The data

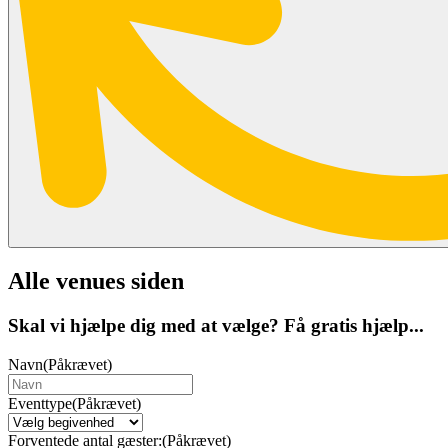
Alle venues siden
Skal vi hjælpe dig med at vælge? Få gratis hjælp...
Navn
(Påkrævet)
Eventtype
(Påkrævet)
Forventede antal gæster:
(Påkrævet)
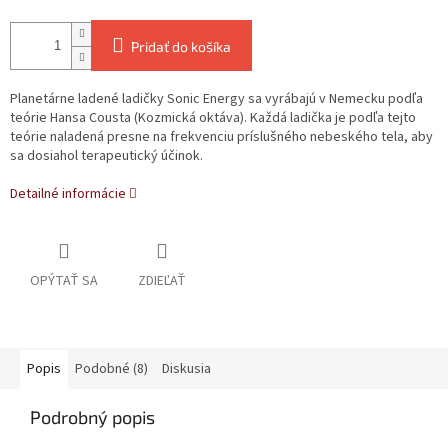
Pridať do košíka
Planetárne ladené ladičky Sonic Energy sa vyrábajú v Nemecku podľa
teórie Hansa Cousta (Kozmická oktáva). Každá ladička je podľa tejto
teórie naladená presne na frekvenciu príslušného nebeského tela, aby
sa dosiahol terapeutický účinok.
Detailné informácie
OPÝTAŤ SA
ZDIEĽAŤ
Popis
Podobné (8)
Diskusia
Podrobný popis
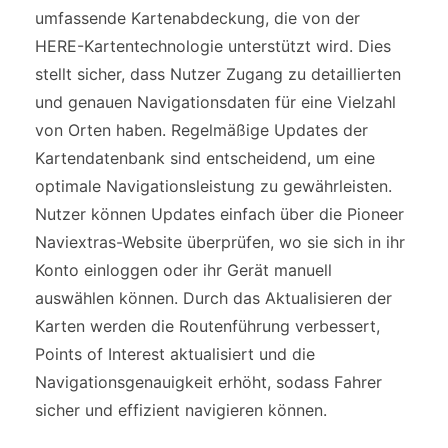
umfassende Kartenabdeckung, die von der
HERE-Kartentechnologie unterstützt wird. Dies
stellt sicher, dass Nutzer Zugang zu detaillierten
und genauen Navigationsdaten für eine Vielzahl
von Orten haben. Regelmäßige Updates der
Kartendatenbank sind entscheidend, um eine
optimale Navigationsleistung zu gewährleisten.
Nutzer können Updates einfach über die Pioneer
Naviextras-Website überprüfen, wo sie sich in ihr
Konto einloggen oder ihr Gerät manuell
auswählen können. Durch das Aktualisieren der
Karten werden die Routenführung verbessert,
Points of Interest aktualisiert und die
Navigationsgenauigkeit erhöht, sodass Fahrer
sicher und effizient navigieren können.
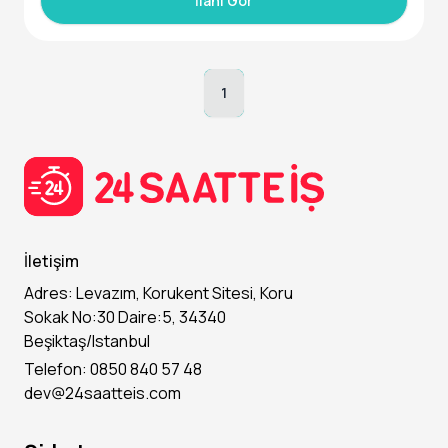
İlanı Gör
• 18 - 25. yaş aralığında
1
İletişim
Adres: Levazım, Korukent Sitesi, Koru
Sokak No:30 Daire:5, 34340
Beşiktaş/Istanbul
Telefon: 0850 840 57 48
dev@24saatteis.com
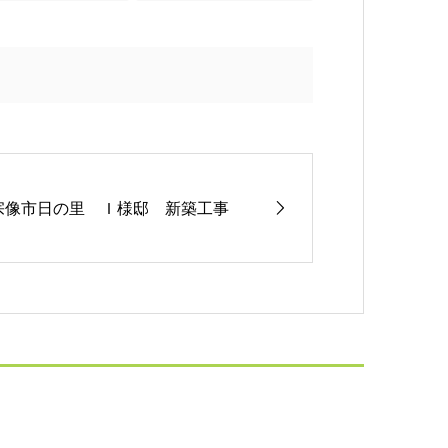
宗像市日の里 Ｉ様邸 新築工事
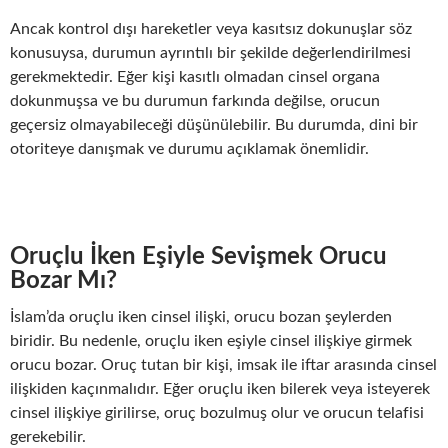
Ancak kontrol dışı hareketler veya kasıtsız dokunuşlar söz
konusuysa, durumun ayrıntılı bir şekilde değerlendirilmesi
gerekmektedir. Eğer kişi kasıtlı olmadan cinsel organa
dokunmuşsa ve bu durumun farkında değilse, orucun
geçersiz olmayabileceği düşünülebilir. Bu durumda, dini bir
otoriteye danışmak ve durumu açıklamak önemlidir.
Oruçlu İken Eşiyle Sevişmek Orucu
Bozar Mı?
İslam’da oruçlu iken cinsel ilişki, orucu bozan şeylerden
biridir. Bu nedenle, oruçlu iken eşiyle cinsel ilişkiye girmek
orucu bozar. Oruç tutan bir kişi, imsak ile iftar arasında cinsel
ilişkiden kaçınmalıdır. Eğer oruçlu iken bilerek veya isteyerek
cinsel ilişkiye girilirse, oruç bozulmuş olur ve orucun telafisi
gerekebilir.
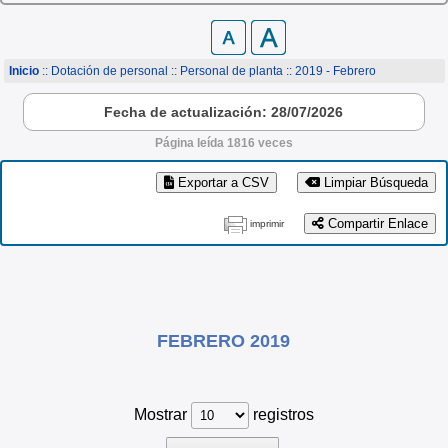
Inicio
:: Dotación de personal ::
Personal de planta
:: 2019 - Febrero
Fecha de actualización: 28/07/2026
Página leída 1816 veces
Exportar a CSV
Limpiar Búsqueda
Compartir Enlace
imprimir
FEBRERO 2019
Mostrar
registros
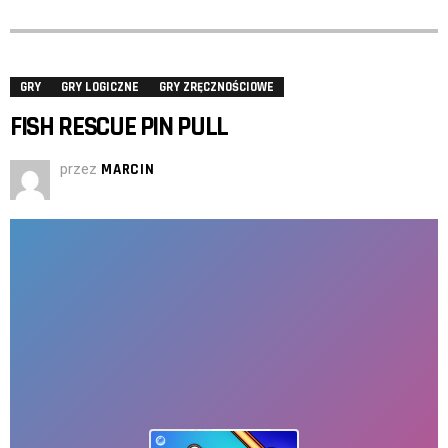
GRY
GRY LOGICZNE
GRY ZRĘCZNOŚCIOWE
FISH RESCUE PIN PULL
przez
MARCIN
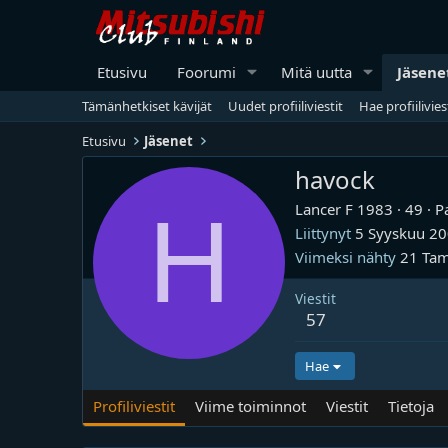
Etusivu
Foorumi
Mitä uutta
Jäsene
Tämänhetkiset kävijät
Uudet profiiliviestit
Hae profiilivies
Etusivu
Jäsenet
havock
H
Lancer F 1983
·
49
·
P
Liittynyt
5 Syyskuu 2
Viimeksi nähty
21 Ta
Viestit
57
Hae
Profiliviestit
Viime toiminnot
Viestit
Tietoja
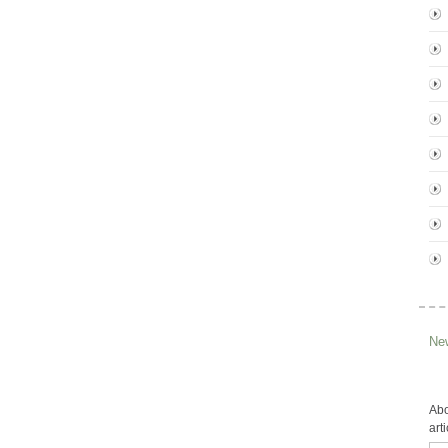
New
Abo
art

Task
Apart from the pictures, set down all the entries above exactly.

The completed task
Alle venues siden
Skal vi hjælpe dig med at vælge? Få gratis hjælp...
Navn
(Påkrævet)
Eventtype
(Påkrævet)
Forventede antal gæster:
(Påkrævet)
Pridať do košíka
Planetárne ladené ladičky Sonic Energy sa vyrábajú v Nemecku podľa
teórie Hansa Cousta (Kozmická oktáva). Každá ladička je podľa tejto
teórie naladená presne na frekvenciu príslušného nebeského tela, aby
sa dosiahol terapeutický účinok.
Detailné informácie
OPÝTAŤ SA
ZDIEĽAŤ
Popis
Podobné (8)
Diskusia
Podrobný popis
umfassende Kartenabdeckung, die von der
HERE-Kartentechnologie unterstützt wird. Dies
stellt sicher, dass Nutzer Zugang zu detaillierten
und genauen Navigationsdaten für eine Vielzahl
von Orten haben. Regelmäßige Updates der
Kartendatenbank sind entscheidend, um eine
optimale Navigationsleistung zu gewährleisten.
Nutzer können Updates einfach über die Pioneer
Naviextras-Website überprüfen, wo sie sich in ihr
Konto einloggen oder ihr Gerät manuell
auswählen können. Durch das Aktualisieren der
Karten werden die Routenführung verbessert,
Points of Interest aktualisiert und die
Navigationsgenauigkeit erhöht, sodass Fahrer
sicher und effizient navigieren können.
İlanı Gör
• 18 - 25. yaş aralığında
1
İletişim
Adres: Levazım, Korukent Sitesi, Koru
Sokak No:30 Daire:5, 34340
Beşiktaş/Istanbul
Telefon: 0850 840 57 48
dev@24saatteis.com
宗像市日の里 Ｉ様邸 新築工事
Ancak kontrol dışı hareketler veya kasıtsız dokunuşlar söz
konusuysa, durumun ayrıntılı bir şekilde değerlendirilmesi
gerekmektedir. Eğer kişi kasıtlı olmadan cinsel organa
dokunmuşsa ve bu durumun farkında değilse, orucun
geçersiz olmayabileceği düşünülebilir. Bu durumda, dini bir
otoriteye danışmak ve durumu açıklamak önemlidir.
Oruçlu İken Eşiyle Sevişmek Orucu
Bozar Mı?
İslam’da oruçlu iken cinsel ilişki, orucu bozan şeylerden
biridir. Bu nedenle, oruçlu iken eşiyle cinsel ilişkiye girmek
orucu bozar. Oruç tutan bir kişi, imsak ile iftar arasında cinsel
ilişkiden kaçınmalıdır. Eğer oruçlu iken bilerek veya isteyerek
cinsel ilişkiye girilirse, oruç bozulmuş olur ve orucun telafisi
gerekebilir.
Inicio
:: Dotación de personal ::
Personal de planta
:: 2019 - Febrero
Fecha de actualización: 28/07/2026
Página leída 1816 veces
Exportar a CSV
Limpiar Búsqueda
Compartir Enlace
imprimir
FEBRERO 2019
Mostrar
registros
GRY
GRY LOGICZNE
GRY ZRĘCZNOŚCIOWE
FISH RESCUE PIN PULL
przez
MARCIN
Etusivu
Foorumi
Mitä uutta
Jäsene
Tämänhetkiset kävijät
Uudet profiiliviestit
Hae profiilivies
Etusivu
Jäsenet
havock
H
Lancer F 1983
·
49
·
P
Liittynyt
5 Syyskuu 2
Viimeksi nähty
21 Ta
Viestit
57
Hae
Profiliviestit
Viime toiminnot
Viestit
Tietoja
New
Abo
art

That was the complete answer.